‘Light as a Feather’ is real heavy stuff about ancient civilizations

-Exhibition runs until June 4
‘LIGHT AS a Feather’ is a Terence Roberts exhibition of abstract paintings that have been influenced by pre-Columbian and Amazonian Indian cultures.

The exhibition is currently on at the Venezuelan Institute for Culture and Co-operation at 106 New Garden Street Queenstown.
As the artist explained, the term ‘light’, especially tropical light as a sensory and mental experience has always mattered in his paintings, as is the idea that they (his paintings) should be free of any weight on the human spirit.

“Feather, as a work of art which enables flight,” he said, “is an abstract design from nature which attracts me because of my ongoing interest in the cultural foundation of the entire Americas, from north to south.”
The compositions, all acrylic-on-canvas,   comprise forms, colours and lines which suggest interpretations of the lives of the Indians, and are intriguing in their attempts to communicate the realities of these lives without  any observable aspect of reality.
‘Man and Mastodon’, one of the several pieces which stand out, for example, is  a combination of shapes and colours which represent the battles between the pre-historic Indians and the Mastodons,  large, tusked, elephant-like  mammals now extinct.
In this abstract, both Man and Mastodon, neither recognizable by any known shape, are combined as one, and share the same eye.
Next to the abstract of Man and Mastodon is the head of a spear, as though dug up as an archaeological relic, and there is a line which Roberts identifies as an equatorial line indicating a division of time zones.
The rest of the painting comprises other colours and forms that may mean much to the artist, but  which I rather suspect would mean very little to the viewer, unless they were  operating at an intuitive level.
“The level of reality in the painting,” the artist said, “is the level of reference to things; grasping totalities not realistic details… The use of colours like yellow, which produces sunlight; like pink, which depicts sensuality…
“New ideas based on ancient things that people have done.

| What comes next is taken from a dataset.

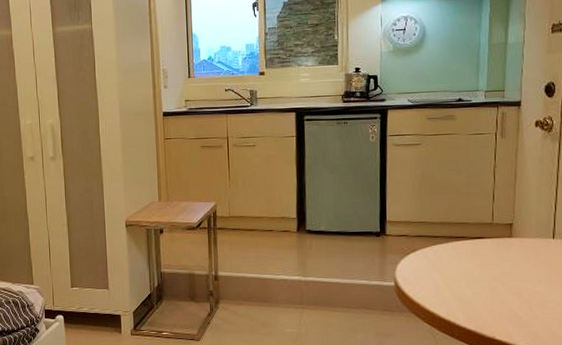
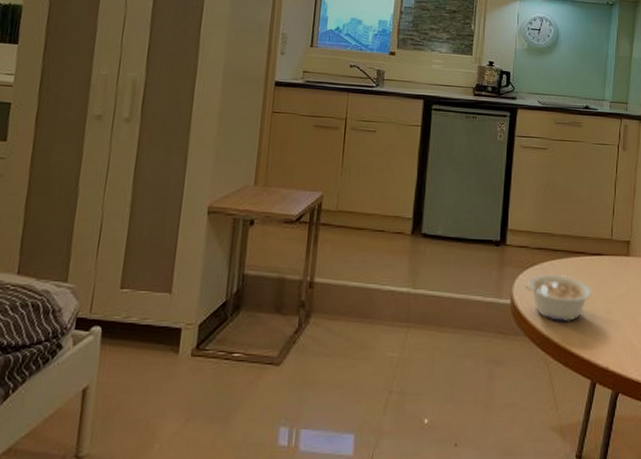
legume: none [406,258,476,299] -> present [524,273,593,321]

This carries a value that lasts. The painting can’t be exhausted with multiple interpretations; every time you look at it, you see something you didn’t see before.”
‘Tipi Family’, another abstract, is based on the Tipi where the Indians lived. The   designs around it comprise abstracts of animals and people.
The painting shows a circular hole through which they crawl to get into the tipi, and other shapes which can be seen as a globe, a universe or cosmic entity, depending on the viewer’s interpretation, or willingness to see the universal in the particular.

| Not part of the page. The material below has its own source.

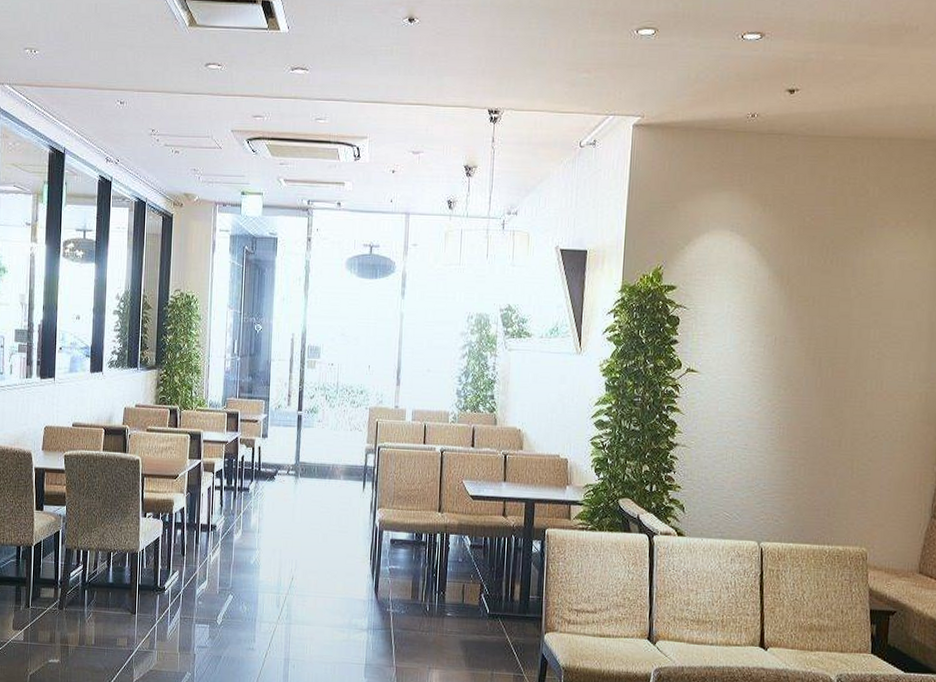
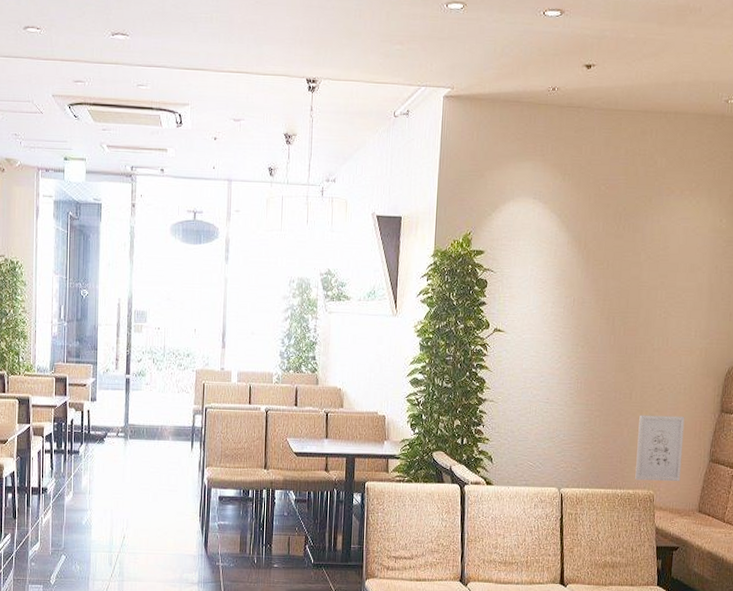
wall art: none [845,464,903,539] -> present [635,415,685,482]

Roberts, an artist since 1968, has gained much experience and exposure while living in Canada and a number of European countries and in Venezuela. He’s been studying the cultures of the Amazonian Indians for decades, he says.
‘Light as a Feather’ is  a creation founded on the lives of Indians in Guyana, Venezuela and Brazil, and the  Chumash and Pomo of the California coast and valleys, all of whom  mastered the art of abstract feather assemblages on blankets, cloaks, headbands and belts.
“The feather dawned on me as a spiritual wand of lighthearted joyful bonds between different people sharing a unique and precious continent,” Roberts said, adding:
“Of course, the feather is also an object which wrote and signed agreements and treaties, whose spirit of cooperation and creativity contributed to the wellbeing of the Americas.”
“This exhibition,” he said, “celebrates the progressive quest of abstract painting.”
‘Light as a Feather’ runs at the Venezuelan Institute for Culture and Cooperation until June 4.